╭──

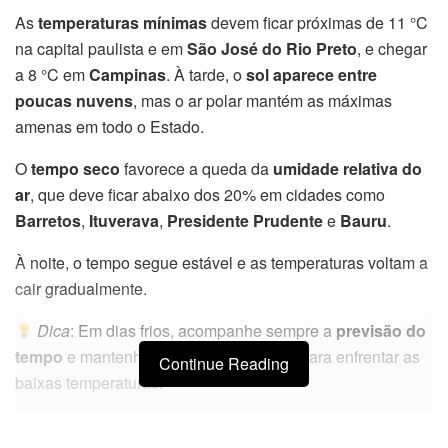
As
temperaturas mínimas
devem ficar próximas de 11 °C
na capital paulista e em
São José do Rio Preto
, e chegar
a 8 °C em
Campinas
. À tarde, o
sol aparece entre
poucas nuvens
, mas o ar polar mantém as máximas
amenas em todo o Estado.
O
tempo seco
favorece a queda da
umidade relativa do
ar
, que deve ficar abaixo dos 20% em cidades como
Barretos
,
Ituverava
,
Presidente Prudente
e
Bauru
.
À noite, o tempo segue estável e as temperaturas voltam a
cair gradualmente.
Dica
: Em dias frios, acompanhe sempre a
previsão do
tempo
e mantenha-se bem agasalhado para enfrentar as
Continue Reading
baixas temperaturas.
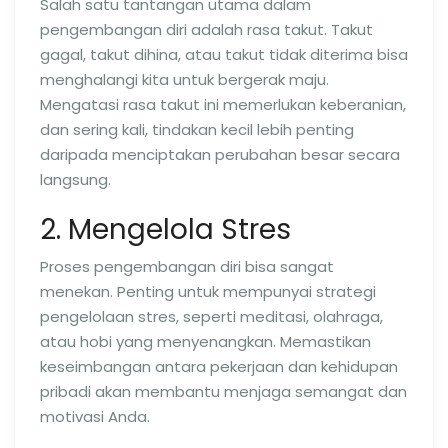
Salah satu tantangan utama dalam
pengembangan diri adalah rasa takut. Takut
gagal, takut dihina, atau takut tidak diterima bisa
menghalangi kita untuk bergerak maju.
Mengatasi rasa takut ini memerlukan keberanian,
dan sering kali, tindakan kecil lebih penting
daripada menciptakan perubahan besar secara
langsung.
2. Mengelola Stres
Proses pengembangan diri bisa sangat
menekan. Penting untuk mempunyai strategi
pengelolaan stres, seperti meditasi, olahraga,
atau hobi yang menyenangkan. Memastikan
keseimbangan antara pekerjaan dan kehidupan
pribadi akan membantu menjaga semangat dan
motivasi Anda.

╰──
╭──

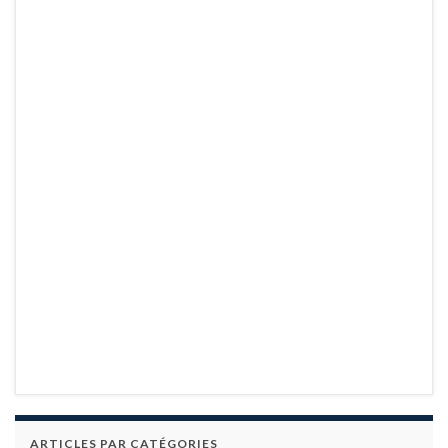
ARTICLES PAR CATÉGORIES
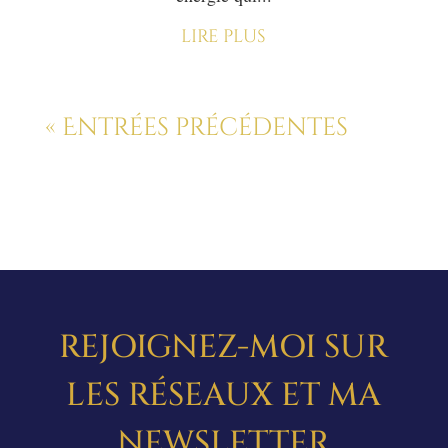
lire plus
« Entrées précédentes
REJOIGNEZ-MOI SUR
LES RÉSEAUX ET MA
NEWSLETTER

╰──

Description of the task:
Please turn the listing lines into a JSON list of strings, one string per line with blank lines left out, covering everything from the line containing "Salah satu tantangan utama dalam" down to the line containing "Proses pengembangan diri bisa sangat".

Written answer:
[
  "Salah satu tantangan utama dalam",
  "pengembangan diri adalah rasa takut. Takut",
  "gagal, takut dihina, atau takut tidak diterima bisa",
  "menghalangi kita untuk bergerak maju.",
  "Mengatasi rasa takut ini memerlukan keberanian,",
  "dan sering kali, tindakan kecil lebih penting",
  "daripada menciptakan perubahan besar secara",
  "langsung.",
  "2. Mengelola Stres",
  "Proses pengembangan diri bisa sangat"
]